Weindruch and Walford believe that there are strong arguments in support of the idea that some of the genes in DNA, which are specifically linked to the ageing process, are affected beneficially by dietary restriction. Some of these help immune function while others are related to improving oxidation protection functions as well as the elongation factor mentioned above.
DNA looks after itself
Part of this selective upgrading of certain functions, during
dietary restriction, seems to be the way in which DNA makes
sure that it is itself protected more efficiently (for example, ensuring repair where damage has occurred) especially in those sites where genes exist which influence ageing. In this way dietary restriction causes DNA to produce more 'physiologically useful' messenger RNAs and, in short-lived, disease-prone breeds of animals, to produce fewer cancer-initiating RNA messengers. Both of these effects will increase life expectancy.

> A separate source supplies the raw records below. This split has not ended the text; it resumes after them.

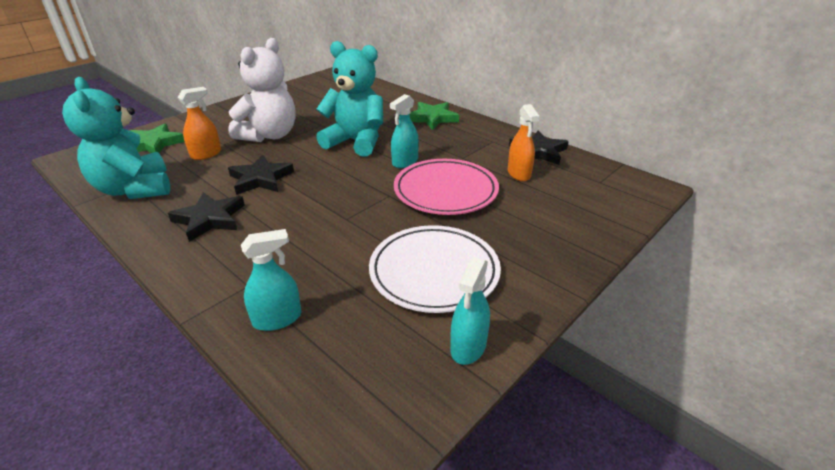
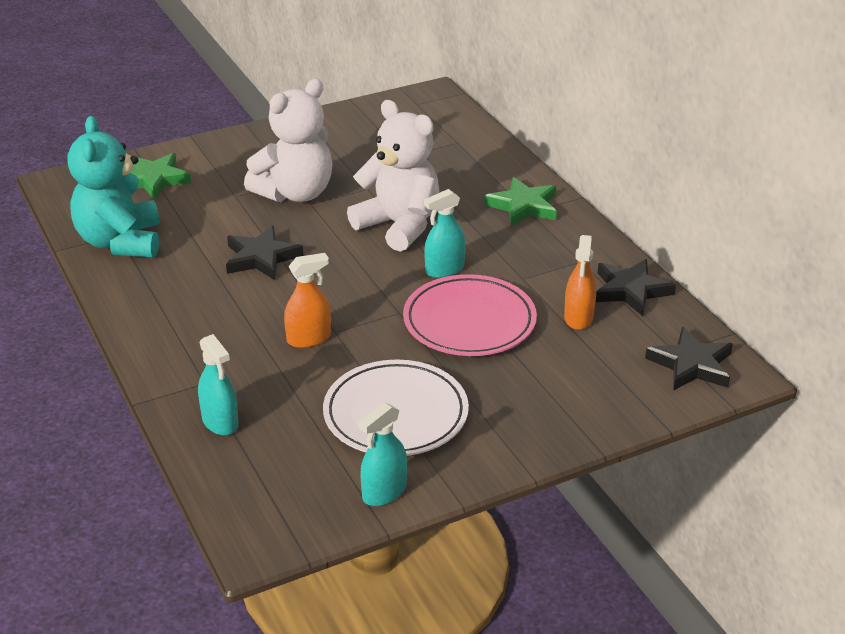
camera: 20 degrees right, 0 degrees up
black star [168,192,245,242] -> black star moved to [645,327,733,391]
orange spray bottle [178,87,221,160] -> orange spray bottle moved to [284,253,331,348]
turquoise spray bottle [241,229,301,331] -> turquoise spray bottle turned 60 degrees clockwise [198,334,238,436]
turquoise teddy bear [316,41,383,157] -> white teddy bear [347,100,439,252]

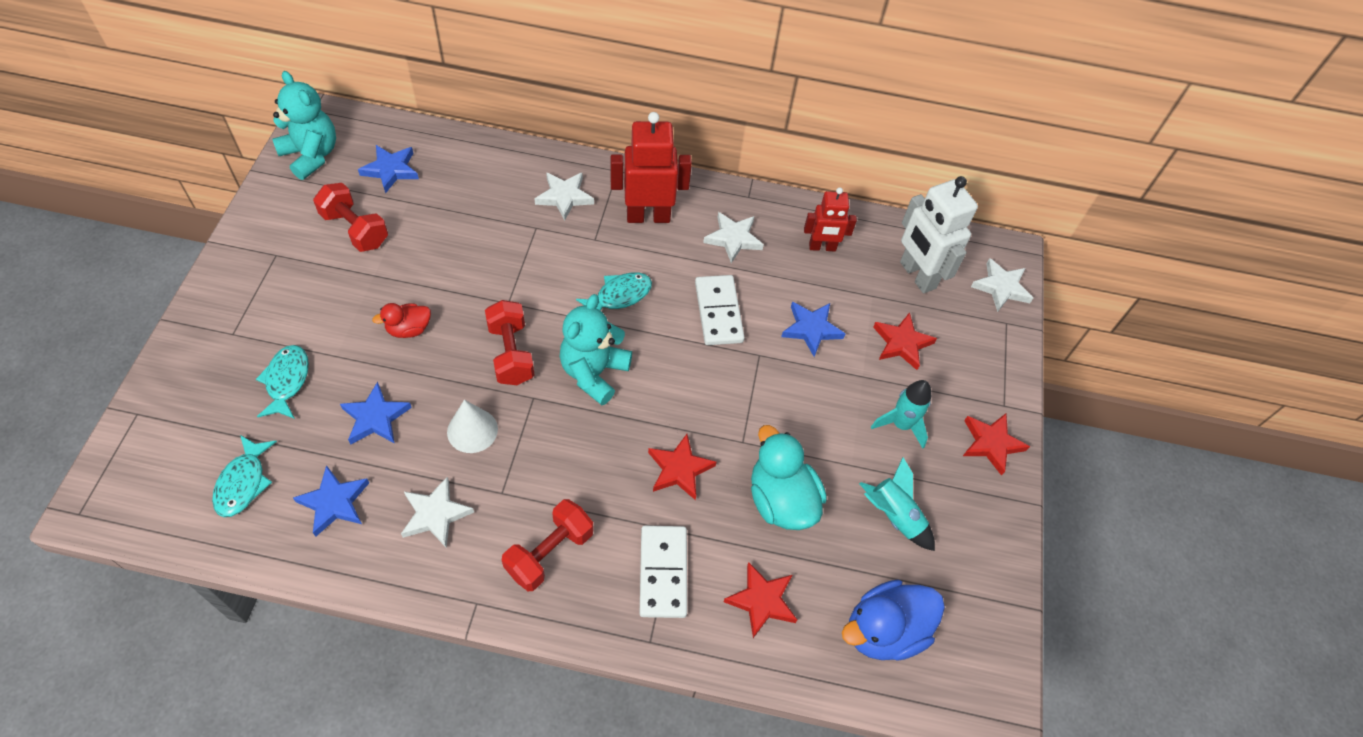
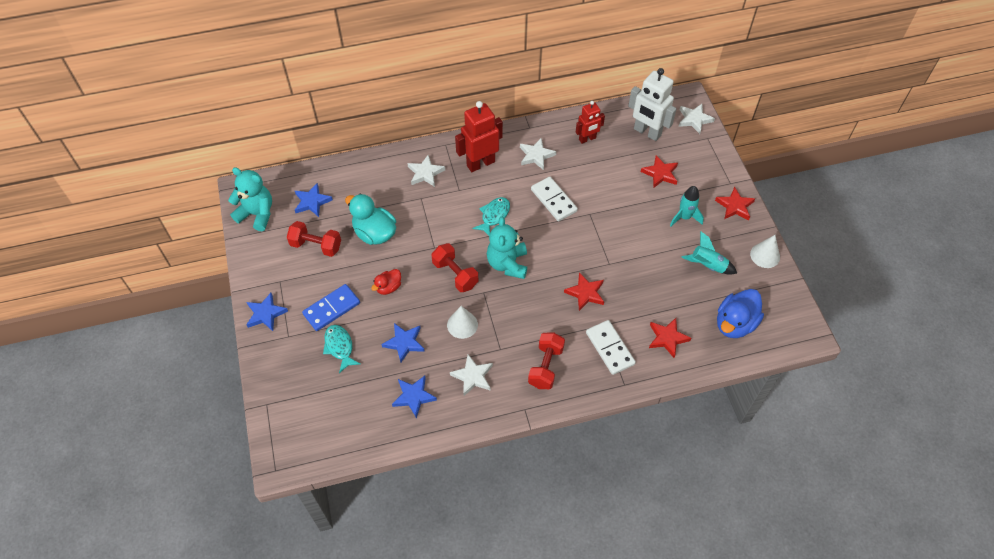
camera: 20 degrees left, 0 degrees up
turquoise fish [212,435,277,517] -> none
turquoise duck [751,425,827,530] -> turquoise duck moved to [345,194,396,245]
blue star [781,302,845,357] -> blue star moved to [246,293,288,331]
none -> blue domino [302,284,360,331]
none -> white cone [750,235,780,268]

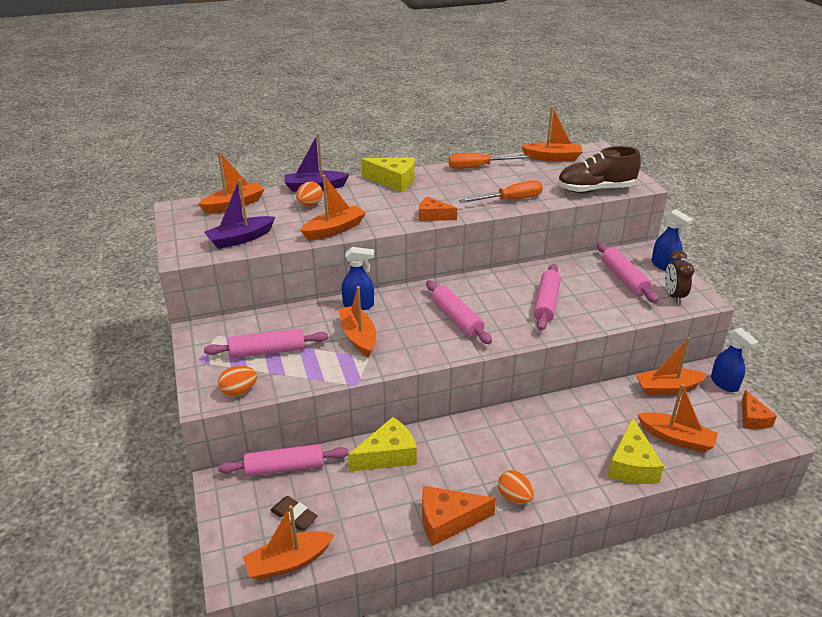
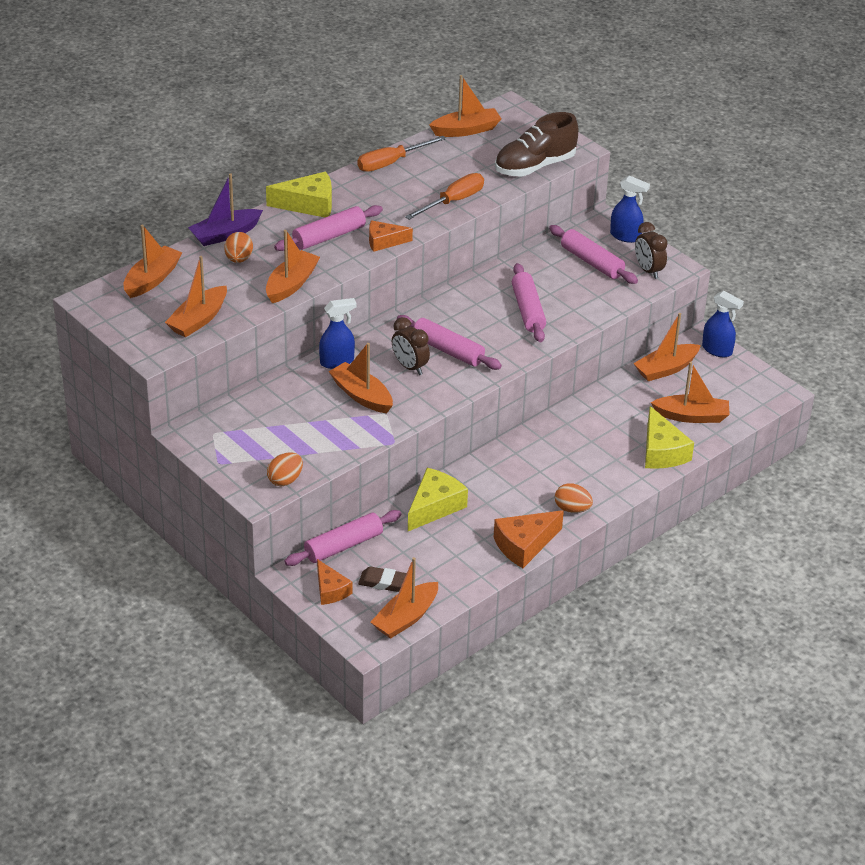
camera: 25 degrees left, 5 degrees up
purple boat [204,179,275,249] -> orange boat [165,256,227,338]
pink rolling pin [204,328,328,358] -> pink rolling pin moved to [274,205,383,251]
orange cheese [742,390,777,429] -> orange cheese moved to [317,559,352,605]
none -> brown clock [392,317,430,375]

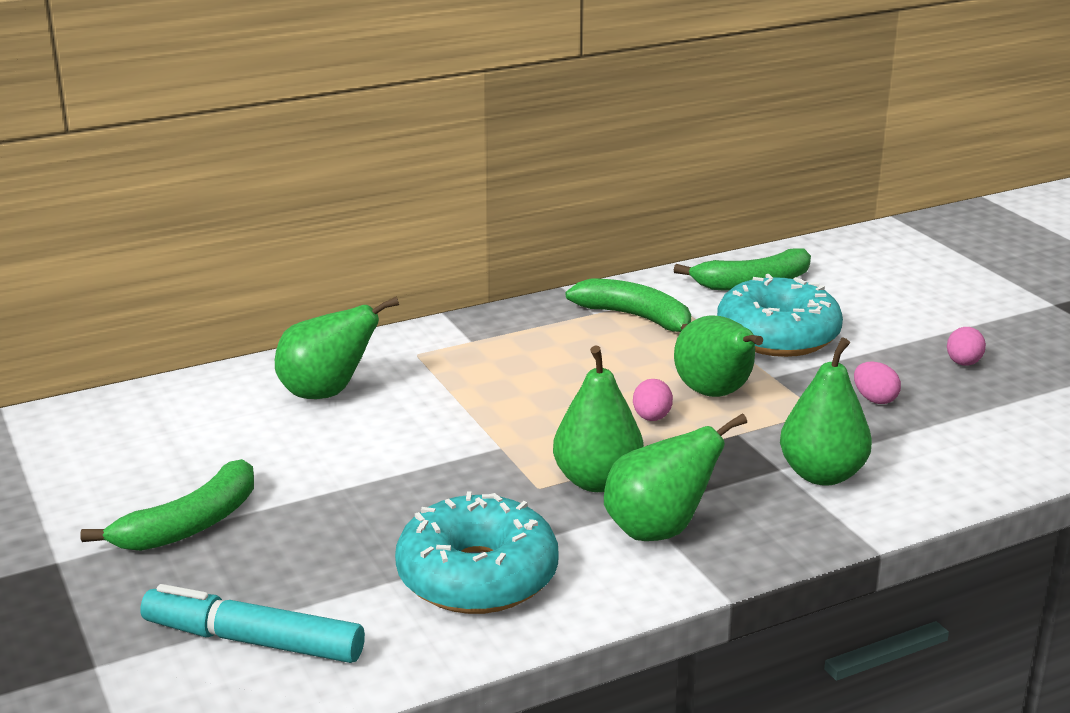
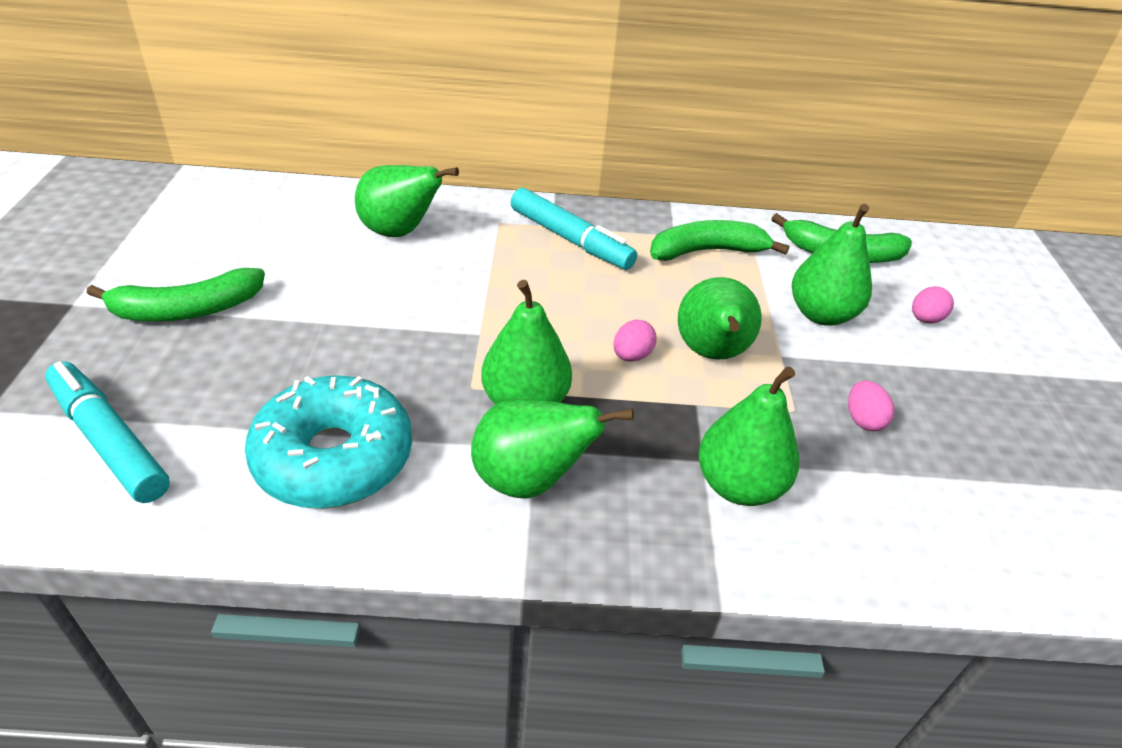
camera: 25 degrees right, 15 degrees up
green banana [566,278,691,332] -> green banana turned 75 degrees counterclockwise [650,220,789,261]
turquoise donut [717,274,843,357] -> green pear [792,204,872,326]
pink egg [947,327,986,366] -> pink egg moved to [912,286,954,324]
none -> turquoise marker [511,188,637,270]

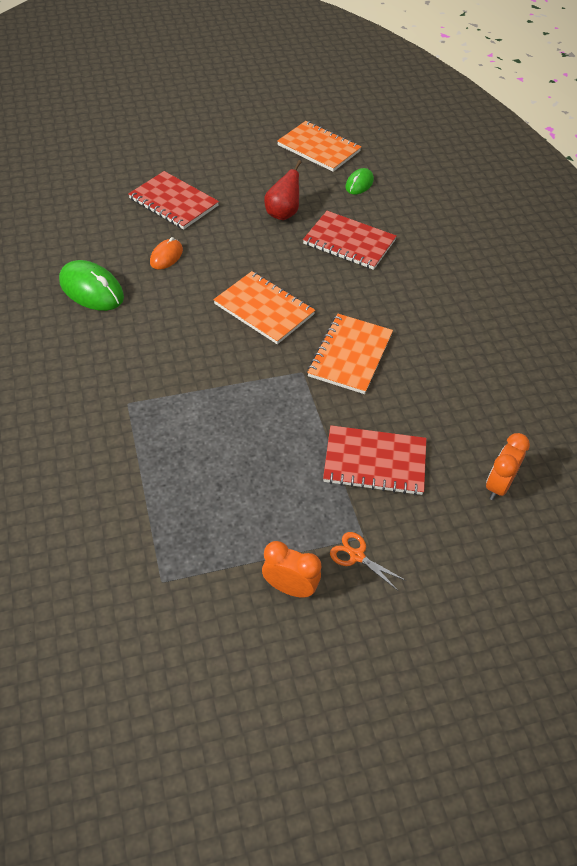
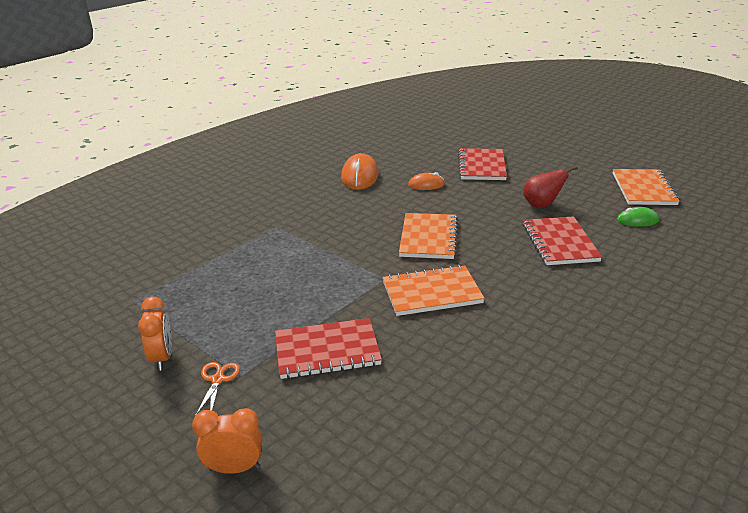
camera: 60 degrees right, 20 degrees down
green mouse [59,260,124,311] -> orange mouse [341,153,379,190]
red notebook [323,425,427,495] -> red notebook turned 75 degrees counterclockwise [275,318,382,379]
orange clock [486,433,530,500] -> orange clock moved to [192,408,263,474]

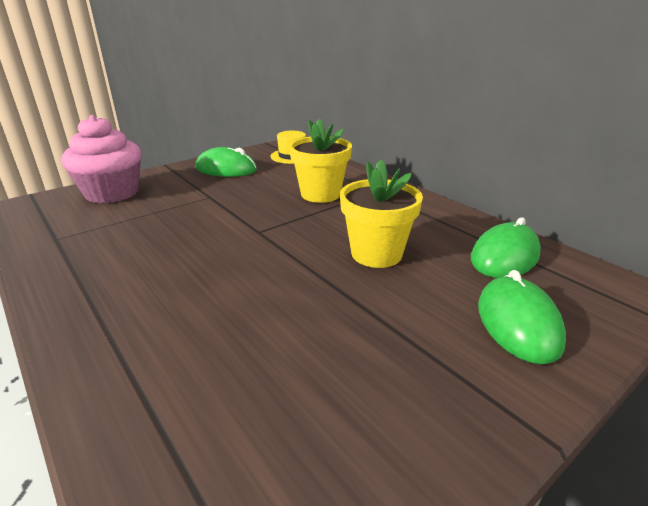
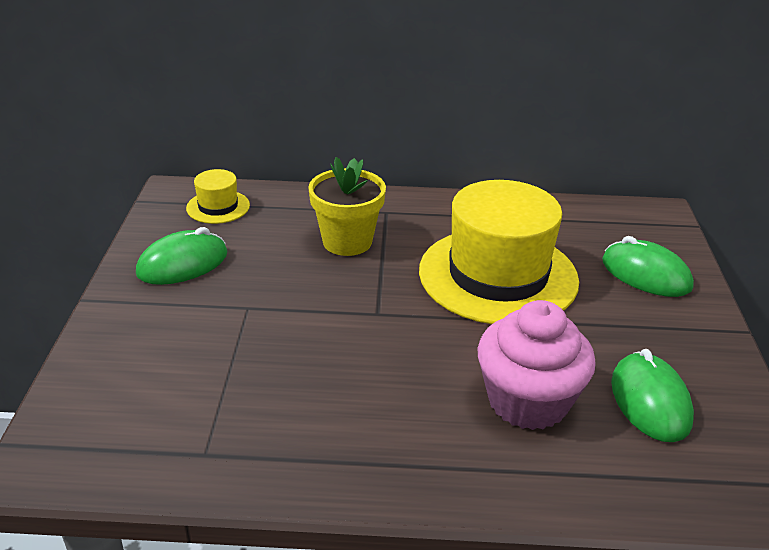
camera: 50 degrees left, 5 degrees up
pink cupcake [62,115,142,203] -> pink cupcake moved to [477,300,596,430]
yellow flower pot [340,160,423,268] -> yellow hat [419,180,579,324]
green mouse [471,217,541,278] -> green mouse moved to [611,349,694,442]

What about immune function and hormones?
Chapter 7 looks at the remarkable 'youth enhancing' results obtained by the use of growth hormone, and I also elaborate on other hormonal theories of aging. At this point I suggest that we should note simply that dietary restriction and fasting change hormonal patterns beneficially, and that the overall effect of a better functioning hormonal system makes for a healthier and
better balanced individual (animal or human), with 'younger'
characteristics, but not necessarily with a longer life expectancy. This is much the same point as made in relation to the immune system, which becomes increasingly efficient with dietary restriction (and fasting). This effect is bound to increase life expectancy simply by keeping disease processes under better control (or by helping to avoid them altogether). However, this is not the same as saying that enhanced immune function (whether resulting from dietary restriction or anything else) produces life extension.
For example, where immune function has been made more efficient by means such as the injection of thymus gland extracts into elderly animals, there has certainly been a rejuvenating effect, but there is no evidence of increased life span. As Weindruch and Walford put it: 'As part of the life extension induced by dietary restriction the immune system is kept "younger" longer by a mechanism whose ultimate origin lies elsewhere.'
Overview
So, how does dietary restriction influence life extension? Despite heroic research our understanding of the aging process remains only partial, with extremely strong views being held as to the relative importance of one or other aspect of it. The influence of dietary restriction on all of the various contenders for the 'major' influence on aging seems to make it a universally applicable technique, whether we are looking at how cells function in terms of self-repair and protein synthesis; or energy production and use; or the influence of the immune and endocrine (hormonal) systems; or the build up of altered structures (cross-linkage) and toxins, often related to free radical activity.
It might well be that aging is the result of a decline in efficiency brought about by wear and tear, a gradual overload which our self-repairing mechanisms ultimately fail to deal with. Or aging might be the result of a built-in obsolescence factor, or indeed it might be the result of a combination of these and other as yet unidentified elements.